Week 1 (6/1/26)
Open Awareness Week 1 (6/1/26) Home Practices
Formal Practice —
Set a clear plan & intention for your daily practice between each weekly class. Know when and where you’ll do formal practice and for how long. It’s also incredibly useful to have a plan for when and where your back up meditation time will be if something unexpected keeps you from your regular daily practice.
Spend the first half of your formal meditation time with more narrowly focused directed awareness, and the second half with the instructions to include more mindful recognition of secondary objects in a more broad/more flexible approach to directed awareness (we’ll begin to explore open awareness next week).
In both approaches, the most important element is a skillful approach to refining the subtle art of beginning again.

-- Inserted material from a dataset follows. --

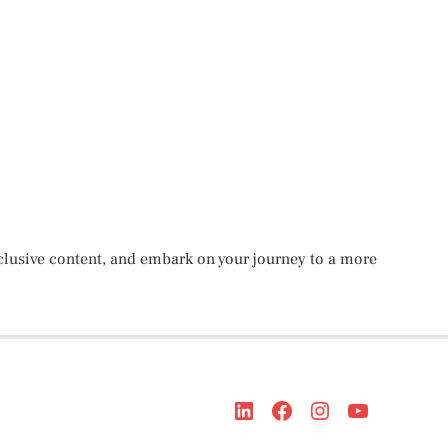
lusive content, and embark on your journey to a more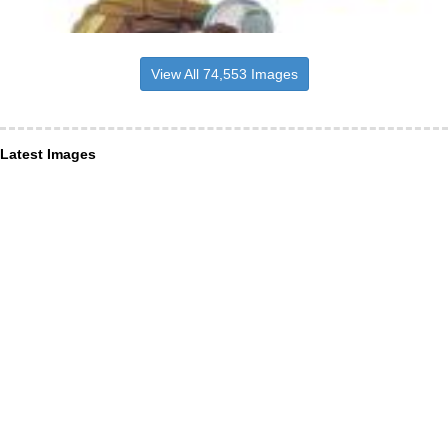
View All 74,553 Images
Latest Images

The moment when you notice the mind has been absorbed in something which has created a felt sense of disconnection to present moment experience we want to gently hone our capacity to be ever-more forgiving, ever-more easygoing, ever-more simple and swift in returning to mindful awareness. Remember, you don’t control the moment mindfulness leaves, nor the moment it returns, you can only train a more peaceful, simple, warm, and wise response to the moment you’ve become aware. And no amount of meditation experience should make us complacent in our genuine interest in subtly refining our skillfulness in these moments.

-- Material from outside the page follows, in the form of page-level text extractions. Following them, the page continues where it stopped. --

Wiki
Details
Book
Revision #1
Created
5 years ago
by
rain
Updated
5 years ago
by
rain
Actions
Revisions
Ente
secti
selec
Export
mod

Instructions for the first half of practice:
- Choose a homebase (‘Primary Object’) to rest and cultivate receptive mindful attention. Some options:
- the feeling of breathing in and out
- the experience of hearing sounds arise, change and pass
- feeling an area in the body where somatic sensation is clear enough for attention to have something obvious to recognize from moment to moment, yet where most of the sensations (most of the time) are neither compellingly pleasant, nor compellingly unpleasant.
- Feel the direct changing experience moment to moment, settled back, not ‘leaning forward’ to get the experience, but receiving each moment as it presents itself.
- Because we are building toward an open awareness practice, which benefits enormously from clarity & discernment. It is recommended to practice with using a whisper-quiet, gentle rhythm of mentally labeling or noting what is being experience.
- When awareness of the primary object is in the foreground, or most-obvious, label is simply with one word (e.g. ‘breath’, or ‘sound’, or ‘feeling’). Any other experience (‘Secondary Object’) becomes predominant, use the label ‘not _____’ (e.g. ‘breath’ & ‘not breath’, or ‘sound’ & ‘not sound’).
- There is tremendous flexibility in how you use these nearly-silent mental notes. Find a rhythm/pace/speed of notice that is balanced between supporting a feeling of genuine engagement and relaxation in attitude. They can be quite spread out, or very close together. You can also adjust the words, the tone, the ‘volume’. Be exploratory. The goal is to recruit the verbalizing mind to support the meditation practice rather than be left to its own devices, to boost a sense of clarity, and to balance the energy.
- If you’ve explored widely different modes and approaches, and have a continued sense of difficulty employing the mental label. Let it drop for a period of time. When you find that either a) you could use a little more clarity and sense of engagement, or b) the verbalizing mind is ‘kicking up lots of dust’ while being left unemployed, gentle invite the rhythm back in and continue exploring.
- Bring a true learners attitude. Don’t expect anything to feel perfect, or to fit just right. Simply play, take interest, and learn. All engagement with meditation is doing something beautiful for yourself, and all those who might be affected by the state of your inner world, don’t lose sight of that beauty and start nitpicking the details!
Instructions for the second half of practice:
- Continue in the way described above but adjust the mental label for the secondary objects (“Not ____”), to a single word that describes simply & directly what is experienced. Examples might include things like: Thinking, Feeling, Hearing, Confusion, Joy, Throbbing, Tingling, Remembering, Criticizing, Fantasizing, Planning, Analyzing. Etc.
- Rest attention with the primary object, and as secondary objects pop into the foreground label them once, clearly recognizing what has come to the forefront of attention, then gently return your receptive mindful attention to the primary object.
Extra Credit —
You can try this for very short periods of time mid-day, after waking, or before bed for 4-8min at a time. First starting with the more narrow directed awareness, then shifting to the broader directed awareness. Doing this can help the whole practice feel much more natural, and encourage a very valuable economy of effort during longer periods of formal practice.